As to Request No. 22 (most recent financial statements showing the value of assets and properties assigned to Monroe pursuant to the Dec 2020 Settlement Agreement and 76 Eleventh), as a judgment creditor, YH has a right to seek such information from any third-parties who may be holding property (whether for current or future payment) on behalf of the judgment debtor. These documents should be produced.
Mot. Seq. 004
In Mot. Seq. 004, Lender Respondents seek documents regarding (1) YH Lex's affiliate's $10 million interest in one of the UCC foreclosures that YH Lex has disputed here-the One High Line Project (when it was referred to as the XI) -and; (2) YH Lex's 2019/2020 communications with HFZ concerning YH Lex and HFZ's attempted workout of its distressed debt. The Lender Respondents argue that the documents are relevant to (1) YH Lex's allegations regarding the value of the One High Line Project and its disposition at a public UCC sale, and to (2) YH Lex's allegations that Monroe's efforts to work out its own distressed debt position was an "actual fraud." The present motion concerns Requests Nos. 1, 4, 5, 8, 12, and 13 (NYSCEF 90). The Court will address these RFPs below:
As to Requests No. 1 and 8 (all communications concerning Yoav Harlap's direct or indirect interests in the OHL Project from January 1, 2020 to the present and Document sufficient to show YH's interests in the XI Project prior to foreclosure and the value of YH's interest in the XI Project at the time of foreclosure), these requests are overbroad and of minimal relevance, given that they do not involve Petitioner YH Lex, but rather an affiliate, YH Estates.While the Lender Respondents argue that YH Lex has opened the door to its OHL diligence materials by challenging the disposition of the OHL collateral, YH Lex is not disputing the disposition of the OHL collateral based on YH Estates' equity interest in such collateral. The Court fails to see why Harlap's actions or lack of action with respect to the OHL UCC sale are relevant to Lender Respondents' claims and/or laches, estoppel, and ratification defenses. Even if YH Estates failed to object to the foreclosure, that does not mean that YH Lex cannot bring claims based on an entirely different theory and action. Thus, the motion to compel with request to Requests No. 1 and 8 is denied.

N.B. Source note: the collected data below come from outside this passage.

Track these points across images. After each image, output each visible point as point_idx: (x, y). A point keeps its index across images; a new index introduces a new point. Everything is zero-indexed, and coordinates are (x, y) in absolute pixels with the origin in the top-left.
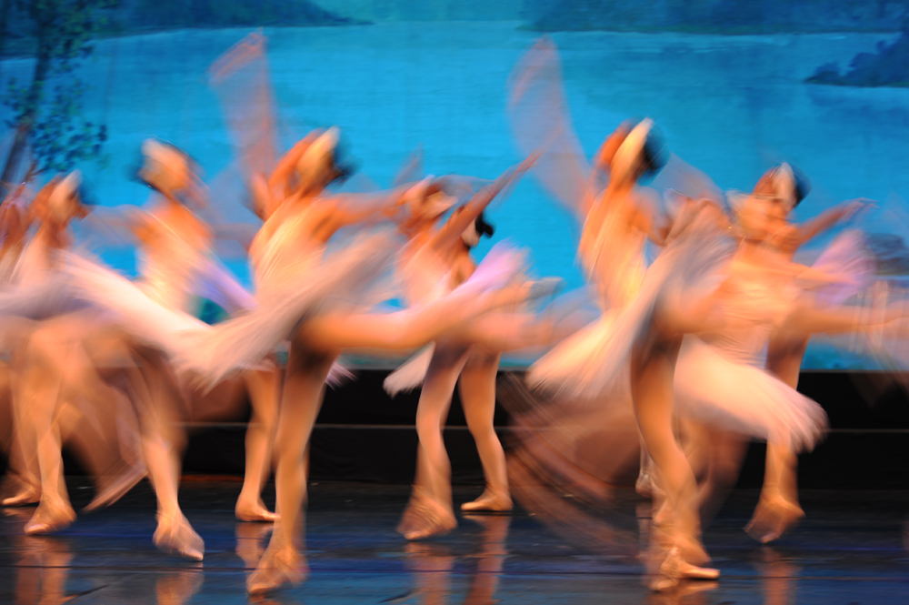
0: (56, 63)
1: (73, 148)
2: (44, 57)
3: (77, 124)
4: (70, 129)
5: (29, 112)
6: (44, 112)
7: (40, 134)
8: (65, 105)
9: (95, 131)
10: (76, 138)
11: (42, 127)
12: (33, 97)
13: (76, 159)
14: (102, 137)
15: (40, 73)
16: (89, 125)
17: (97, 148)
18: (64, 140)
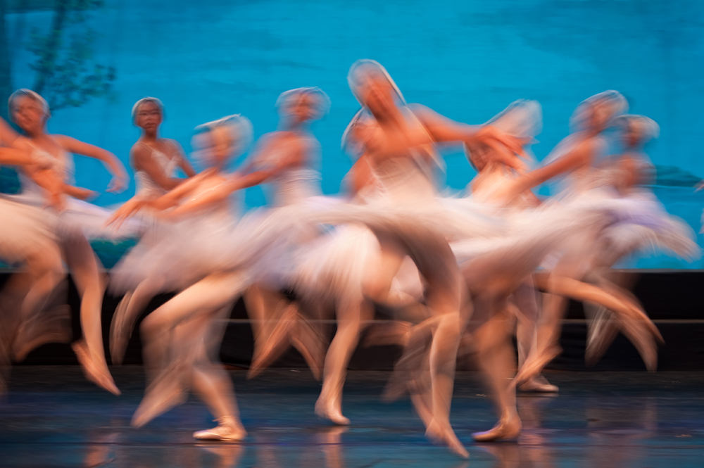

YH Lex Estates and YH Estates share a common (indirect) beneficial owner, Yoav Harlap.
As to Requests No. 4,5, 12, and 13 (all Documents and Communications concerning due diligence YH Lex conducted in relation to their loans to HFZ that served as the basis for the YH Lex Loans and all Documents and Communications concerning HFZ's default of the YH Lex Loans and all Communications or documents concerning any payments made in satisfaction of the Judgment and all Communications or Documents concerning payments that YH Lex received from HFZ, other HFZ creditors and/or HFZ investors, including but not limited to, any payments YH Lex received from HFZ, George Economou and/or Benny Steinmetz), the Lender Respondents argue that these documents are relevant to rebut YH Lex's allegation of actual fraud as YH Lex's documents concerning HFZ's workout payments to YH Lex would tend to show that YH Lex and HFZ discussed Monroe's loans in the payment workout discussions (including whether the payments to YH Lex violated the Monroe loans). Such communications could be relevant to any actual-intent fraudulent transfer claims and are also relevant to whether YH Lex knew about Lender Respondents' loan positions. Accordingly, YH Lex is directed to produce documents responsive to requests 4, 5, and 13. As to Request 12, YH Lex submits that YH already agreed to search for documents responsive to RFP 12 as narrowed by the Lender Respondents during the meet and confer process. The Court directs to YH Lex to produce documents responsive to Request No. 12, as narrowed.
Accordingly, it is ORDERED that Petitioner's Motion to Compel Discovery (Mot. Seq. 003) is GRANTED IN PART; it is further ORDERED that the Lender Respondents' Motion to Compel Discovery (Mot. Seq. 004) is GRANTED IN PART.